Entertainment

'Atlanta's Surreal Take On "Florida Man" Is Just One Reason To Be Thrilled The Show Is Back

Guy D'Alema/FX

Atlanta (executive producer: Dianne McGunigle) is back, and in the Season 2 premiere (also known as Atlanta Robbin' Season) of Donald Glover's FX series, the magic comes from an unusual source: your Twitter feed. The "Florida Man" jokes in the Atlanta premiere turn a popular meme into an actual entity. By the end of the episode, you may even be a believer. Minor spoilers ahead.

In the premiere episode, Earn and Darius are catching up, and Earn tells Darius that his parents are headed to Florida to care for his dying uncle. "Make sure you tell them to watch out for Florida Man," Darius says.

Pressed by Earn, he explains: "Florida Man is responsible for a large percentage of abnormal incidents that occur in Florida. Think of him as an alt-right Johnny Appleseed. No one knows his true identity. Date of birth. What he looks like. That's why headlines always say 'Florida Man.'"

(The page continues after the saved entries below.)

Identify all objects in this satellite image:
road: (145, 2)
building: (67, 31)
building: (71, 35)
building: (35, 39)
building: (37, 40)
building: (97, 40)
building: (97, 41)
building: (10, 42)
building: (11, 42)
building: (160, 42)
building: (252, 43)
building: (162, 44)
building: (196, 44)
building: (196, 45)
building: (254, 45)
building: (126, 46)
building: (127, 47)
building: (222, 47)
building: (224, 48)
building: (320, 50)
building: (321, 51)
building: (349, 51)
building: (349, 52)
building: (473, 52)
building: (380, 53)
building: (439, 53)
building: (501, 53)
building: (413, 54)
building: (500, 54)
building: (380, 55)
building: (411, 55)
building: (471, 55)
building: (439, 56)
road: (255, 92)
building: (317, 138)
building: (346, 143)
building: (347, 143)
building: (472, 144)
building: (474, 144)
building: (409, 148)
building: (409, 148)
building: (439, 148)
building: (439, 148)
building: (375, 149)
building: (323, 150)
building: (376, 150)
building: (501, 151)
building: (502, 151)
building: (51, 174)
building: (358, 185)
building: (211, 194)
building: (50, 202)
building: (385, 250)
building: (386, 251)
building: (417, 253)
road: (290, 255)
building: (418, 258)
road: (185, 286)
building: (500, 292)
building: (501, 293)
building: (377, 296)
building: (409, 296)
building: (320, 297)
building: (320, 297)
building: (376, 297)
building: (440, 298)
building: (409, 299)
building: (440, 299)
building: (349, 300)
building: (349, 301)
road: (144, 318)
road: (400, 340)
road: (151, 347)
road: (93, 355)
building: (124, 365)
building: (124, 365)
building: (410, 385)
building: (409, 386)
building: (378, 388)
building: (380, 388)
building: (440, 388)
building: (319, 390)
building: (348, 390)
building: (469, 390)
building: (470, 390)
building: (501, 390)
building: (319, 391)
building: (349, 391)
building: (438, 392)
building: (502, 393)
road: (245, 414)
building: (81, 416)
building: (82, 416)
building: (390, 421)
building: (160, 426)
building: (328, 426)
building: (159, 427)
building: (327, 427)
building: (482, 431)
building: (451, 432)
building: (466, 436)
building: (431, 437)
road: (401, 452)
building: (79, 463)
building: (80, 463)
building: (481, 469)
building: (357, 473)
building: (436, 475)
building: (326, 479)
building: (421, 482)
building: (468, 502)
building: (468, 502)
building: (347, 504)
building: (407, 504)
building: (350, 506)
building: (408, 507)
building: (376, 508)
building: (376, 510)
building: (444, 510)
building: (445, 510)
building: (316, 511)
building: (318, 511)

Darius goes on to list several examples of "Florida Man" headlines:

  • Florida Man Shoots Unarmed Black Teenager
  • Florida Man Bursts Into Ex's Delivery Room & Fights New Boyfriend As She's Giving Birth
  • Florida Man Steals A Car & Goes To Checkers
  • Florida Man Beats A Flamingo To Death
  • Florida Man Found Eating Another Man's Face
Guy D'Alema/FX

As he describes them, a faceless white man in a baseball cap acts out all of the increasingly bizarre criminal deeds in a fantasy sequence. Darius is convinced that FM and the state government are in cahoots, and that Florida Man is a conspiracy deeper than... other conspiracies. It all boils down to voter registration and intimidation. Wouldn't a terror like that keep you from living and voting in that swampy state?

Outside of Atlanta (co-producer: Kaitlin Waldron), "Florida Man" is a real thing — just not the way that Darius describes. At least, as far as we know. In 2013 the "Florida Man" twitter account started collecting headlines detailing anonymous and unbelievable criminal happenings in the state. If you pretend that they were all committed by the same person, as the account's bio suggests, that person is the "world's worst superhero." Today, the account has over 300 thousand followers.

In 2015, the Miami News Times explained how these "Florida Man" headlines came to be. Not how strange criminal behavior and weird news tends to manifest in their home state, but why it's so easy to lump them together into this joke. In 1976, Florida passed the "Government in the Sunshine Act," an open-records law that requires (with some exceptions) government business to remain public, and therefore makes it easier for journalists to obtain police reports than it would be in other areas. So, not to burst the bubble on Florida Man, but it's not necessarily that his state is weirder than others — just that the state's transparency makes the weird super visible.

Turning a meme into a dark myth is a classic Darius joke to start off the season, and fits the surreal tone of Atlanta well. Later, in a scene with Earn's uncle Willie (played by Katt Williams), he casually says, "I would say nice to meet you, but I don't believe in time as a concept, so I'll just say we've always met." It's great to see Lakeith Stanfield in this role again.

"I'm not crazy," Earn's uncle Willie says at the end of the episode. "I'm not Florida Man." It's a callback to the jokes from before, of course, but it does more than just confirm Darius didn't make Florida Man up. The episode is titled "Alligator Man," after Willie's nickname in the neighborhood — which he earned because he has a freakin' alligator in his house.

The similarity (and the fact that the Sunshine state is known for those toothy reptiles) is no coincidence. Sure, Georgia and Florida are different states with different demographics and different strengths. But Atlanta has always been oozing magical realism. Willie gives Earn a golden gun, instead of a golden goose, or a spinning wheel, or even a golden ticket. As the gator saunters out of the house, giving Earn's uncle time to run from the authorities, he becomes a legendary figure, like Darius' take on Florida Man — just real, tangible, and relatable.